Provided material Block Start
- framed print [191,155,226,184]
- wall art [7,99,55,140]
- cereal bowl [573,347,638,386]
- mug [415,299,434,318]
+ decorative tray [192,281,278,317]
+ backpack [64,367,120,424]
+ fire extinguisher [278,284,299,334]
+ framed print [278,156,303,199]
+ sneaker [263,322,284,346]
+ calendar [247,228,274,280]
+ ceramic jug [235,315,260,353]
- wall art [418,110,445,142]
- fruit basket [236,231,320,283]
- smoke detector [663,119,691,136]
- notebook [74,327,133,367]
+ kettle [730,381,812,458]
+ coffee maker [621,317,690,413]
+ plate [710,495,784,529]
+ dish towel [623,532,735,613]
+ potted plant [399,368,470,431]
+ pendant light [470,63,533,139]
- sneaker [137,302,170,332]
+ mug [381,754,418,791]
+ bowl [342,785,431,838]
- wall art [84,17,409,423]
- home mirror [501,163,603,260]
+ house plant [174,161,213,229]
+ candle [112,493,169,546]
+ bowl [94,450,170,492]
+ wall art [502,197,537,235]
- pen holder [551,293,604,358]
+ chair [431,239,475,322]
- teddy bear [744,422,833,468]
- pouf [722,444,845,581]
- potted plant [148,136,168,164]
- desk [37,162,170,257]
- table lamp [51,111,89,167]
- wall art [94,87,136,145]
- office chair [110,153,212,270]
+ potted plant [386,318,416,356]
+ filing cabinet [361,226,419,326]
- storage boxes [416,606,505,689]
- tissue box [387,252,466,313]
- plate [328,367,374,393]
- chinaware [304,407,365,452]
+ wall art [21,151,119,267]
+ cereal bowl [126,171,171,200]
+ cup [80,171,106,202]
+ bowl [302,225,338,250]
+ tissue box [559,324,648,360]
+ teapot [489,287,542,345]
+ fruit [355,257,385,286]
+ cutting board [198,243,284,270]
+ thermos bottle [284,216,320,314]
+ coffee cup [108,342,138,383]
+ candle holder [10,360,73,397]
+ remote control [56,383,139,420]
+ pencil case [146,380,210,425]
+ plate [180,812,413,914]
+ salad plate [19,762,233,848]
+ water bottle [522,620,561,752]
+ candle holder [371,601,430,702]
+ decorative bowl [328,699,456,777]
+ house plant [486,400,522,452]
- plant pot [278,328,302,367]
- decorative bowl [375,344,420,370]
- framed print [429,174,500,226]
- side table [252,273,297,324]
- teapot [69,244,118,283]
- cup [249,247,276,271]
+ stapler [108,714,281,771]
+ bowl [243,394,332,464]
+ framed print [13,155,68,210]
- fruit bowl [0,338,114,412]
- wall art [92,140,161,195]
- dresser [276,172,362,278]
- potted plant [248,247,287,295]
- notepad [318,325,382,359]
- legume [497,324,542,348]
Provided material Block End
### What you will do
Your task is to find each line in the entries that contains the string "coffee" and copy it.

### Exercise output
+ coffee maker [621,317,690,413]
+ coffee cup [108,342,138,383]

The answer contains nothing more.